Moi, Daniel Blake, de Ken Loach

 

Nuit debout

Moi, Daniel Blake, de Ken LoachOn pourrait dire que le nouveau film de Ken Loach est un tract politique supplémentaire. Ajouter qu’il éclaire une nouvelle facette de l’Angleterre prolétaire. On pourrait dire encore qu’il s’agit là de son dernier baroud d’honneur, lui qui, comme Line Renaud, n’en finit pas de faire ses adieux. Mais impossible pour le réalisateur du Vent se lève (palmé en 2006) de rendre les armes.

A l’image de son attachant personnage, Daniel Blake, Ken Loach ne peut se résoudre à lâcher l’affaire.

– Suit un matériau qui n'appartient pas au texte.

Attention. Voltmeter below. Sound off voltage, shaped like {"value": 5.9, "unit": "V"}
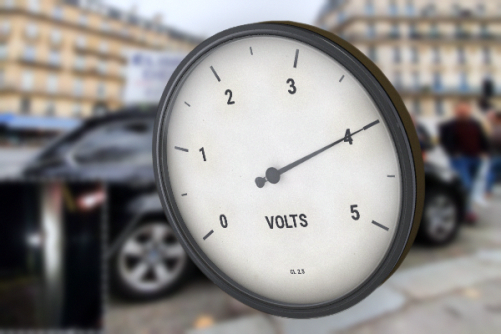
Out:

Vingt fois sur le métier, remettez votre ouvrage… A 80 ans (dans un mois), le réalisateur britannique revient en compétition aussi vif qu’à son habitude, révolté, profondément empathique et humaniste. Ce qui se joue ici c’est la continuité d’une œuvre, d’un engagement, d’un propos. Une œuvre toute entière tournée vers les accidentés de la vie et la classe ouvrière. Sans concession, Ken Loach suit son antihéros, revendiquant jusque dans son titre le droit d’être un individu, un humain, un citoyen. Pas un simple numéro de sécurité sociale.

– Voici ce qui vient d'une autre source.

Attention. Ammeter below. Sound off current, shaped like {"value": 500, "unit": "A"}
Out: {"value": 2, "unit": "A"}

Daniel Blake, double de Ken Loach, vieux bonhomme indigné, fatigué, en colère, est toujours prêt à se battre. Il n’est pas cinéaste. Il est menuisier. Mais c’est un peu la même chose, non ? Face à une administration kafkaïenne, il retrousse les manches, s’essuie le front et repart au combat. Histoire de ne pas devenir fou. Plaidoyer pour ceux que l’on désigne (surtout en ce moment) comme des assistés, Moi, Daniel Blake est aussi très sombre. Plus proche d’un My Name is Joe que de La Part des anges, il nous arrache plus de larmes que de sourires. Et si le partage et la solidarité tentent de trouver une brèche ici et là, ce que montre surtout Ken Loach, c’est un système qui tourne avec la masse, se contrefout de l’homme qui suffoque. Une machine qui broie tout sur son passage. Sauf peut-être l’amour.

 
Moi, Daniel Blake (I, Daniel Blake) de Ken Loach, avec Dave Johns, Hayley Squires, Mick Laffey… Angleterre, 2016. Palme d’or du 69e Festival de Cannes. Sortie le 26 octobre 2016.